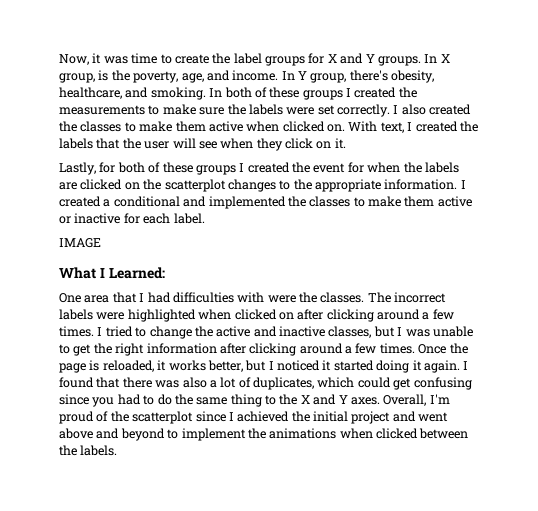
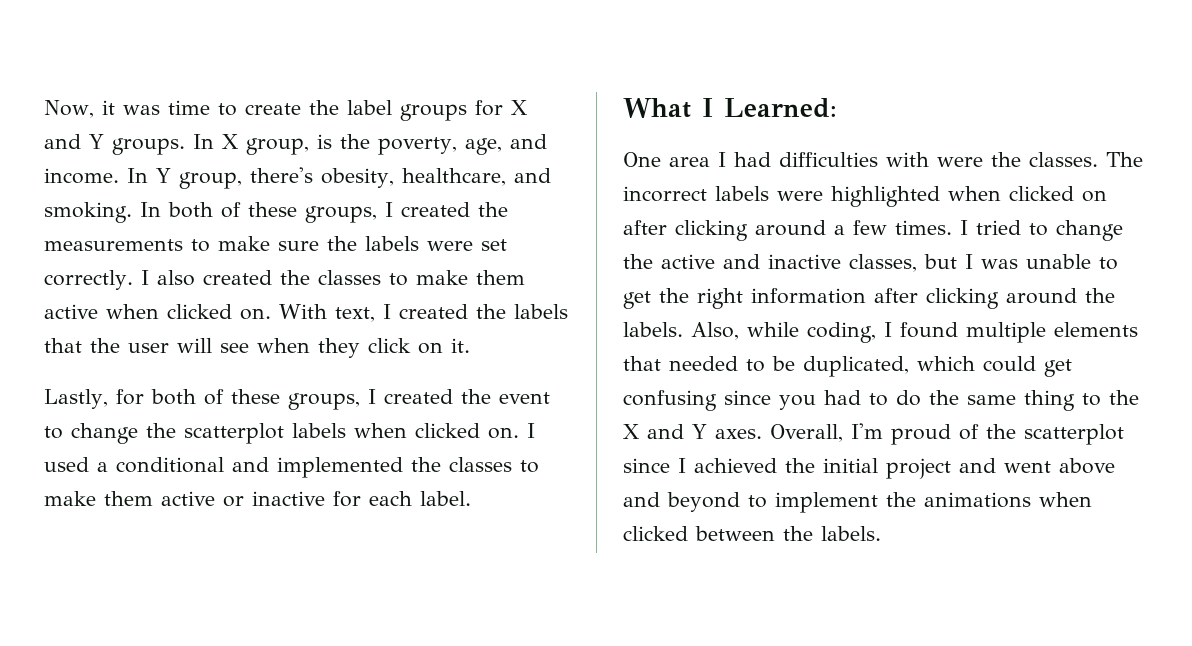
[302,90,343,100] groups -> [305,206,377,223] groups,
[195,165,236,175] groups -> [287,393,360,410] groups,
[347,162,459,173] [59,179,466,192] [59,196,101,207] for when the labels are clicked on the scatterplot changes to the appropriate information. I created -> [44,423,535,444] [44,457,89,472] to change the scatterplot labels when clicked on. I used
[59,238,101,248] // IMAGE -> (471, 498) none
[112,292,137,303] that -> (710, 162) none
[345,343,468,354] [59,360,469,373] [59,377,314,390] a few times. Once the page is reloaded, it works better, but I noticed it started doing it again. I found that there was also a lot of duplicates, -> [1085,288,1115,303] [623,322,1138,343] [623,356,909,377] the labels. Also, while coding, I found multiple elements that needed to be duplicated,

· · · · ·

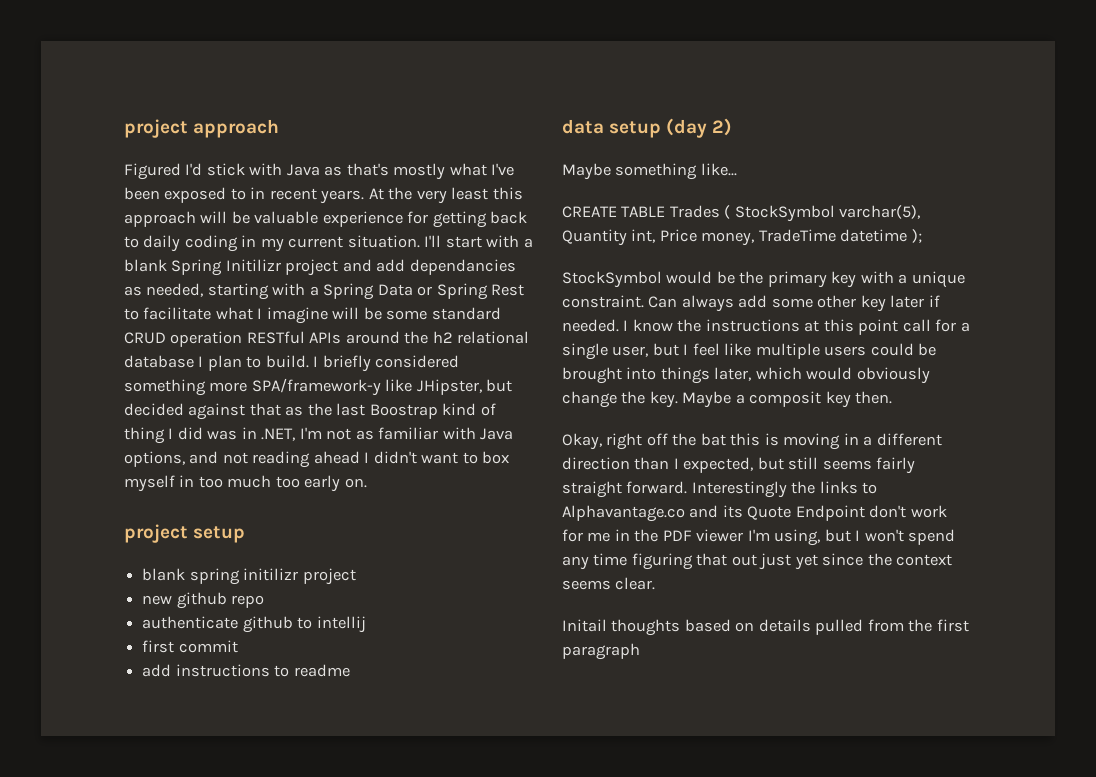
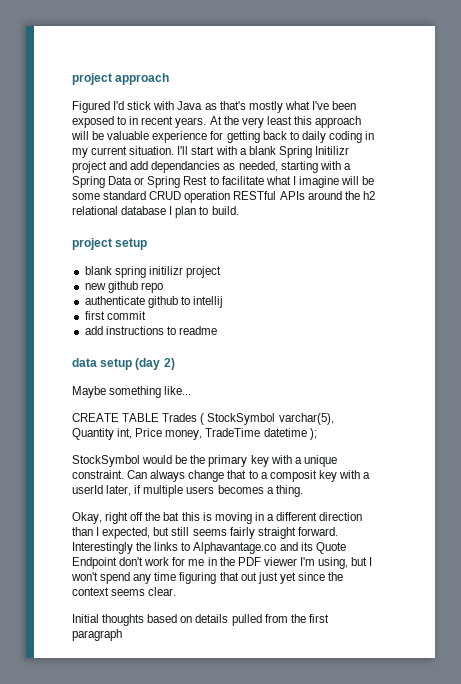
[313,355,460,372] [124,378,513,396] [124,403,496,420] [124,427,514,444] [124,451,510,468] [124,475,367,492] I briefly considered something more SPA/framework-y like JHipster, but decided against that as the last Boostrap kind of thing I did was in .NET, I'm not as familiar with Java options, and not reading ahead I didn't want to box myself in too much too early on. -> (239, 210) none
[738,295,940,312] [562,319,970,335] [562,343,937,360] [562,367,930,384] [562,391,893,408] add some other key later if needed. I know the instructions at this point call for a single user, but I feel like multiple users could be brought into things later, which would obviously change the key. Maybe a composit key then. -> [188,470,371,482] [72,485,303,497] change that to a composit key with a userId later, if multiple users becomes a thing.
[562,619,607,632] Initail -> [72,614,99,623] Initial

· · · · ·

Required action — Return, from the material above, each line holding the string "groups".

Result below —
[302,90,343,100] groups -> [305,206,377,223] groups,
[195,165,236,175] groups -> [287,393,360,410] groups,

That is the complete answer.